Complete o seguinte »
1 - No texto apresentado, como estão expostas as fotografias da primeira sala, já que não estão em molduras?
2 - Segundo o texto apresentado, por que motivo a mulher só se despe na última imagem da sequência da primeira sala?

Texto apresentado »
━━━━━━━━━━━━━━━━━━━━━━━━━━━━━━

Na primeira sala do primeiro piso vemos, numa sequência de fotografias, uma mulher que se veste para na última imagem se despir. O ato primeiro é relegado para último lugar como uma surpresa que serve como prenúncio de uma revelação: diz-nos, quase diretamente, que o que iremos ver são momentos diretos, íntimos, confessionais, cristalizações de tempo eternizados num captar rapidíssimo. As fotografias estão a preto e branco, são texturalmente ruidosas, quase punk, ideia sublinhada pelas suas disposições museográficas: nada se encontra assente em molduras, as imagens são impressas numa placa e assentes numa base de ferro, como os bordos da ardósia onde se colocava o giz na sala de aula, uma maquete de estúdio, um projeto em construção.

Indo para a segunda sala, disposta em curva para um longo corredor, apalpamos terreno: um conjunto de fotografias dispõe pessoas focadas em objetos, seja um candeeiro, uma fotografia, uma televisão, uma lâmpada ou a própria câmara que fotografa, todos à parte de um casal de idosos sentado no sofá, olhando em frente – ainda que não nos mostre, conseguimos completar a imagem, pressupondo a existência de um ponto de foco, provavelmente uma televisão.

Conforme avançamos, a coesão temática das salas torna-se progressivamente mais vaga, ainda que à partida não entendamos o porquê. Vêem-se contextos familiares, quotidianos, enternecedores, captando momentos tão específicos que parecem registados por uma lente oculta - por exemplo, no díptico Enigma, que nos cerra à visão do conjunto através da manta que cobre parte das composições, tornando-as quase abstratas. No entanto, entre estas imagens, somos surpreendidos com séries como Bruegel e Bruegel #2 ou as Hanging Vermeer, onde o fotógrafo, de repente, opta por captar fotografias de pinturas destes dois pintores, um ato, logo à partida, metalinguístico, complexo, inusitado. Mais estranhas serão as perspetivas optadas, umas vezes com as fotografias parecendo querendo tornar-se as próprias pinturas, como, por vezes, intrincadamente, obedecendo a um processo telescópico, vertiginoso, vemos fotografias de fotografias dessas pinturas dispostas num estúdio, viradas ao contrário, denunciando linhas retas, verticais e horizontais, parecendo dialogar com as bases em que assentam as imagens no espaço real da galeria.

━━━━━━━━━━━━━━━━━━━━━━━━━━━━━━

Excertos de dados »
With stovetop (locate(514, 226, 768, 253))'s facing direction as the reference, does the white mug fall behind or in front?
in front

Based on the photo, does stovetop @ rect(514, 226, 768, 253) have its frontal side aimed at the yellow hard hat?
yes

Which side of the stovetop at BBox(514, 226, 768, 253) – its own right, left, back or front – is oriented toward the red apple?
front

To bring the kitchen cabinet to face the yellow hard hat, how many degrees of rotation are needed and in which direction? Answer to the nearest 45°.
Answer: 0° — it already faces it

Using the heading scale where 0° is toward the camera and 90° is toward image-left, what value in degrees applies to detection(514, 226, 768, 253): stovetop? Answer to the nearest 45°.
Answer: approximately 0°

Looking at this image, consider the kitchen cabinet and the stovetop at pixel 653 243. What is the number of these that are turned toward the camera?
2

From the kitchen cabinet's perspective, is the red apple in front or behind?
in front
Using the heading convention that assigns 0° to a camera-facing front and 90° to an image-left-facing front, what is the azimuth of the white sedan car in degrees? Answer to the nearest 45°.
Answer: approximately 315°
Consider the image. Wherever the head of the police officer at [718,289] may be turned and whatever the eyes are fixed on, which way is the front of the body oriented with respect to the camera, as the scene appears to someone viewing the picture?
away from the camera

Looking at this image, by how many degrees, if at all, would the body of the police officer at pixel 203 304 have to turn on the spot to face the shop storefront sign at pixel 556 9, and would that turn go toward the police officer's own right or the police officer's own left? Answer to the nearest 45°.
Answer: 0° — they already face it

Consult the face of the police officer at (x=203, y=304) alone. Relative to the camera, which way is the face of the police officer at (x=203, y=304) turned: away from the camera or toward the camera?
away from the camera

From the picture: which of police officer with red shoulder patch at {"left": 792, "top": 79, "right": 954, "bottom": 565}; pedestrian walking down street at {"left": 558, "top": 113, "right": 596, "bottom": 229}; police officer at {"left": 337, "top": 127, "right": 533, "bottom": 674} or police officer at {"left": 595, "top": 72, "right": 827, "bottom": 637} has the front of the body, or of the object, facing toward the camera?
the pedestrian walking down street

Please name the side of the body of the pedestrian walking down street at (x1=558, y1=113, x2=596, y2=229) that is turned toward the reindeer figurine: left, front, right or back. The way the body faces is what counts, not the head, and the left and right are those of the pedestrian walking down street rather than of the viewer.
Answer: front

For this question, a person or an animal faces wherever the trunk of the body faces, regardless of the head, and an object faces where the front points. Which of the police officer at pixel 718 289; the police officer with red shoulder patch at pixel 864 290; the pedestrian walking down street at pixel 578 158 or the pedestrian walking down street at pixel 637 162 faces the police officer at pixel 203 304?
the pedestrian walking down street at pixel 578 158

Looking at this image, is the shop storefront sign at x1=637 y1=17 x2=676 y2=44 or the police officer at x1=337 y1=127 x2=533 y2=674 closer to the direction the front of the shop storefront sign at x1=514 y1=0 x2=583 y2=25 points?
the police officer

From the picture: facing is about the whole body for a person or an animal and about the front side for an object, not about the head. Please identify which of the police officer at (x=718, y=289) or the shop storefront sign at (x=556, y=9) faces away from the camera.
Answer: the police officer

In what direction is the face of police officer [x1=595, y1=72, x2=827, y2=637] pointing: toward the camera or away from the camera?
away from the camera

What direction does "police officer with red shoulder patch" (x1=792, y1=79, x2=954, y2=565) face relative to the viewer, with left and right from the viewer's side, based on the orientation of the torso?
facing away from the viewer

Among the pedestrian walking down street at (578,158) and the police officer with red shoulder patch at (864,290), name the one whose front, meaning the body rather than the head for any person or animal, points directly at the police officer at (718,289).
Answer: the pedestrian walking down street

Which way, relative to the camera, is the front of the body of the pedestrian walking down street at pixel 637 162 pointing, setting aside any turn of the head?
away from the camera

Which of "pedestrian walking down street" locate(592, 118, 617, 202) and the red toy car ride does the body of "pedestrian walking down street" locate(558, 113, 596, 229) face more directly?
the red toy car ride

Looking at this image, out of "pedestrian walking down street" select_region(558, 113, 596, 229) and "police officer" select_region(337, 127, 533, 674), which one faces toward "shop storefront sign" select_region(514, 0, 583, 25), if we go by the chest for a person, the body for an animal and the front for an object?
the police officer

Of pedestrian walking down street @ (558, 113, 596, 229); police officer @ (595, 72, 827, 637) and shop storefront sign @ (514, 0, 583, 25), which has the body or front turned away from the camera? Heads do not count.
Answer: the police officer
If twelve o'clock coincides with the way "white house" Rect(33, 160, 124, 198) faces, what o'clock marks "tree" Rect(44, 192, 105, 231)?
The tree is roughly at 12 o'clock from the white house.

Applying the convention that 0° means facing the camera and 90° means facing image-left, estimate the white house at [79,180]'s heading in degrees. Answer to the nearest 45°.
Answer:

━━━━━━━━━━━━━━━━━━━━━━━━━━━━━━

Respostas »
1 - Estão impressas numa placa e assentes numa base de ferro.

2 - Esse ato surge no fim como uma surpresa que prenuncia uma revelação. Diz-nos, quase diretamente, que o que vamos ver são momentos diretos, íntimos e confessionais, cristalizações de tempo eternizadas num captar rapidíssimo.